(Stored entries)

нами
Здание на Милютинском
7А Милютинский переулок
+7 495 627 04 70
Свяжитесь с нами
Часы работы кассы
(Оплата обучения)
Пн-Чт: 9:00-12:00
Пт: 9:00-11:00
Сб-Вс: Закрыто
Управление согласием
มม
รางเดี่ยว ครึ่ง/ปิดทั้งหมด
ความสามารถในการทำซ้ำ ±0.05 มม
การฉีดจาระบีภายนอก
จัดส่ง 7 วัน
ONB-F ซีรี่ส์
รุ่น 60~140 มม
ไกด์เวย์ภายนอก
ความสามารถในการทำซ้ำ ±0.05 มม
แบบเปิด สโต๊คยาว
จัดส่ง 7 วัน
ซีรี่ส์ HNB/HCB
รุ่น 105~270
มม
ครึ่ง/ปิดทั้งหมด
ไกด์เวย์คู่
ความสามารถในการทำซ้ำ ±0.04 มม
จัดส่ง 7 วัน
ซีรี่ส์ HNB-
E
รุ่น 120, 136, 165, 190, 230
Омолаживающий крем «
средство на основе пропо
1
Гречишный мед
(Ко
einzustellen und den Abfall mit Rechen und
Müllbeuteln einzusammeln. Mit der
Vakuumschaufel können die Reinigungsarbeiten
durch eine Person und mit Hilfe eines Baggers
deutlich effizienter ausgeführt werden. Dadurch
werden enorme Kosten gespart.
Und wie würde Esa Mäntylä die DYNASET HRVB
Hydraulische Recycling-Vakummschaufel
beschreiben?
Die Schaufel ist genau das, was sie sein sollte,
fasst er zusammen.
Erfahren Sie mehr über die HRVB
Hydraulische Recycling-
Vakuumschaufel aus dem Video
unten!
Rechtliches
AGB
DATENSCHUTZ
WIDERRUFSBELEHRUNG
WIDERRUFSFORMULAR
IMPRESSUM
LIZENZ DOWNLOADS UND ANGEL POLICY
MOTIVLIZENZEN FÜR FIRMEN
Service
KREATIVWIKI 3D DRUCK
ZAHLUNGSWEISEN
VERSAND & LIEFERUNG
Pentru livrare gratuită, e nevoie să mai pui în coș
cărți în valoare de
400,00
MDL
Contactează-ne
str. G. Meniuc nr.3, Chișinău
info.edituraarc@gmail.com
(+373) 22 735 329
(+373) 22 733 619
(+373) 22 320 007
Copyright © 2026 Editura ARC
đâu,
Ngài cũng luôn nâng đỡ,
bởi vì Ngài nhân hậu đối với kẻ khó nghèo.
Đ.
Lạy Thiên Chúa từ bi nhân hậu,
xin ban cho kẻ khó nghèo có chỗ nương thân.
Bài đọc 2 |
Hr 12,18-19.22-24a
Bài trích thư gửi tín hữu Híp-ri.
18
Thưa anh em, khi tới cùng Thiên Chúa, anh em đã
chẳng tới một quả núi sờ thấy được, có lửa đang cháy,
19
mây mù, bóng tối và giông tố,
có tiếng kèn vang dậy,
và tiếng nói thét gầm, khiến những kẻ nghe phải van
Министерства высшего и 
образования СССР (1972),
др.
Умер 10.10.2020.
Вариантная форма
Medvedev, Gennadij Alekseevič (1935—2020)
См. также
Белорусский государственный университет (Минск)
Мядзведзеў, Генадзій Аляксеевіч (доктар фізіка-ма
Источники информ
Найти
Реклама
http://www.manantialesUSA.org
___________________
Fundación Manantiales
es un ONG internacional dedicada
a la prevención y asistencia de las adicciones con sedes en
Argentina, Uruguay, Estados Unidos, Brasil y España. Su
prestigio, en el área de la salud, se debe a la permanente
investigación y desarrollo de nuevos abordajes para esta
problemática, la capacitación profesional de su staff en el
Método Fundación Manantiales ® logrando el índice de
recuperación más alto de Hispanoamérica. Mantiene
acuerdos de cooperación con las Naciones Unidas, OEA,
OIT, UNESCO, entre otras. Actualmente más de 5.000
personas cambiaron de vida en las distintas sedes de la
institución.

= What the task asks =
Render every line from all the items above as a numbered list, leaving out any blank lines.

= Exercise answer =
1. нами
2. Здание на Милютинском
3. 7А Милютинский переулок
4. +7 495 627 04 70
5. Свяжитесь с нами
6. Часы работы кассы
7. (Оплата обучения)
8. Пн-Чт: 9:00-12:00
9. Пт: 9:00-11:00
10. Сб-Вс: Закрыто
11. Управление согласием
12. มม
13. รางเดี่ยว ครึ่ง/ปิดทั้งหมด
14. ความสามารถในการทำซ้ำ ±0.05 มม
15. การฉีดจาระบีภายนอก
16. จัดส่ง 7 วัน
17. ONB-F ซีรี่ส์
18. รุ่น 60~140 มม
19. ไกด์เวย์ภายนอก
20. ความสามารถในการทำซ้ำ ±0.05 มม
21. แบบเปิด สโต๊คยาว
22. จัดส่ง 7 วัน
23. ซีรี่ส์ HNB/HCB
24. รุ่น 105~270
25. มม
26. ครึ่ง/ปิดทั้งหมด
27. ไกด์เวย์คู่
28. ความสามารถในการทำซ้ำ ±0.04 มม
29. จัดส่ง 7 วัน
30. ซีรี่ส์ HNB-
31. E
32. รุ่น 120, 136, 165, 190, 230
33. Омолаживающий крем «
34. средство на основе пропо
35. 1
36. Гречишный мед
37. (Ко
38. einzustellen und den Abfall mit Rechen und
39. Müllbeuteln einzusammeln. Mit der
40. Vakuumschaufel können die Reinigungsarbeiten
41. durch eine Person und mit Hilfe eines Baggers
42. deutlich effizienter ausgeführt werden. Dadurch
43. werden enorme Kosten gespart.
44. Und wie würde Esa Mäntylä die DYNASET HRVB
45. Hydraulische Recycling-Vakummschaufel
46. beschreiben?
47. Die Schaufel ist genau das, was sie sein sollte,
48. fasst er zusammen.
49. Erfahren Sie mehr über die HRVB
50. Hydraulische Recycling-
51. Vakuumschaufel aus dem Video
52. unten!
53. Rechtliches
54. AGB
55. DATENSCHUTZ
56. WIDERRUFSBELEHRUNG
57. WIDERRUFSFORMULAR
58. IMPRESSUM
59. LIZENZ DOWNLOADS UND ANGEL POLICY
60. MOTIVLIZENZEN FÜR FIRMEN
61. Service
62. KREATIVWIKI 3D DRUCK
63. ZAHLUNGSWEISEN
64. VERSAND & LIEFERUNG
65. Pentru livrare gratuită, e nevoie să mai pui în coș
66. cărți în valoare de
67. 400,00
68. MDL
69. Contactează-ne
70. str. G. Meniuc nr.3, Chișinău
71. info.edituraarc@gmail.com
72. (+373) 22 735 329
73. (+373) 22 733 619
74. (+373) 22 320 007
75. Copyright © 2026 Editura ARC
76. đâu,
77. Ngài cũng luôn nâng đỡ,
78. bởi vì Ngài nhân hậu đối với kẻ khó nghèo.
79. Đ.
80. Lạy Thiên Chúa từ bi nhân hậu,
81. xin ban cho kẻ khó nghèo có chỗ nương thân.
82. Bài đọc 2 |
83. Hr 12,18-19.22-24a
84. Bài trích thư gửi tín hữu Híp-ri.
85. 18
86. Thưa anh em, khi tới cùng Thiên Chúa, anh em đã
87. chẳng tới một quả núi sờ thấy được, có lửa đang cháy,
88. 19
89. mây mù, bóng tối và giông tố,
90. có tiếng kèn vang dậy,
91. và tiếng nói thét gầm, khiến những kẻ nghe phải van
92. Министерства высшего и 
93. образования СССР (1972),
94. др.
95. Умер 10.10.2020.
96. Вариантная форма
97. Medvedev, Gennadij Alekseevič (1935—2020)
98. См. также
99. Белорусский государственный университет (Минск)
100. Мядзведзеў, Генадзій Аляксеевіч (доктар фізіка-ма
101. Источники информ
102. Найти
103. Реклама
104. http://www.manantialesUSA.org
105. ___________________
106. Fundación Manantiales
107. es un ONG internacional dedicada
108. a la prevención y asistencia de las adicciones con sedes en
109. Argentina, Uruguay, Estados Unidos, Brasil y España. Su
110. prestigio, en el área de la salud, se debe a la permanente
111. investigación y desarrollo de nuevos abordajes para esta
112. problemática, la capacitación profesional de su staff en el
113. Método Fundación Manantiales ® logrando el índice de
114. recuperación más alto de Hispanoamérica. Mantiene
115. acuerdos de cooperación con las Naciones Unidas, OEA,
116. OIT, UNESCO, entre otras. Actualmente más de 5.000
117. personas cambiaron de vida en las distintas sedes de la
118. institución.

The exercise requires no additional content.